Trouble seeks the tired heart

        abashed with red hands, —

        a seething beast, bleeding! —

        rampant under diamond skies.

        Atop the empty hill, crucified,

        the lonely heart bickers

        and stumbles against the bricks.

        Peace! peace! cry the bricks,

        but the body falls, laborious,

        and the softened sobs alight

        against the cracked marble.

        Somewhere in the naked eaves

        of thickened shadow-weed,

        a tambourine-man plays,

        rattling his hands to the beat

        of blood in a desiccated body,

        one stuffed with straw and string.

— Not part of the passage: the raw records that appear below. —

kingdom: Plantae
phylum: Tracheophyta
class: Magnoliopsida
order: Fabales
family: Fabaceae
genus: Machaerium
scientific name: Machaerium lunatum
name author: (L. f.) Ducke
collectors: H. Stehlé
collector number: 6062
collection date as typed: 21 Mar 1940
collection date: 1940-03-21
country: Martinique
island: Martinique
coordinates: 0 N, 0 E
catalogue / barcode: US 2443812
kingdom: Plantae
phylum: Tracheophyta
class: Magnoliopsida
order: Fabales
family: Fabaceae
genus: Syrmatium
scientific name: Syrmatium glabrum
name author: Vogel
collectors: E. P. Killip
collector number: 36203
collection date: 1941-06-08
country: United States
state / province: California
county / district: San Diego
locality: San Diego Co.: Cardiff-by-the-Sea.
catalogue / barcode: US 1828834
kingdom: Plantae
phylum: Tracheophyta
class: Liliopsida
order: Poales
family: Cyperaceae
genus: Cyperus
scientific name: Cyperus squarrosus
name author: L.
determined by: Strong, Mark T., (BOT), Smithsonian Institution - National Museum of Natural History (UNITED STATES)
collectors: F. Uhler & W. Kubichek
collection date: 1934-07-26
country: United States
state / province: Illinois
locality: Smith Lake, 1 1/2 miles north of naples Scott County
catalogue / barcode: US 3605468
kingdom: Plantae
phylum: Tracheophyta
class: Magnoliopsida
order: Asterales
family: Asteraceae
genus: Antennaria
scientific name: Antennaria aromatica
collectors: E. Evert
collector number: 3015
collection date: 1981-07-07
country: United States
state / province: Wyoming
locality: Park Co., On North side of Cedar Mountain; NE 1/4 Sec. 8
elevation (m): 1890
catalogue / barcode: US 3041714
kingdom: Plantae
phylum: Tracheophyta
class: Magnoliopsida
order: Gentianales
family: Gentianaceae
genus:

        And he sings, soft and sleepy,

        like the bard at midnight,

        his eyes glossy, his hair afire,

        as his hands try to flee, but can’t,

        catching on the jagged notes

        which erupt from the tambourine.

        And under the wild diamond skies,

        the tambourine man sighs, a breeze,

        and serenades the tombs dwindling,

        as tends to ’cur, in the silver moonlight.

        Beckon the quiet lungs, say his hands,

        and hear Love break as she tears

        her chest and bleeds the world red,

        like a wound in the side of God.

        But soon the tambourine is silent,

        as the hills drag away his music,

        and on the horizon the sun awakes,

        his hair like dilapidated yarn, stringy,

        and when the clouds burst and drop

        tassels of purpled rain on a world

        dressed in diamond tears, so pretty,

        as finally the tambourine-man is gone,

        the lonely heart, vapid, black, dies.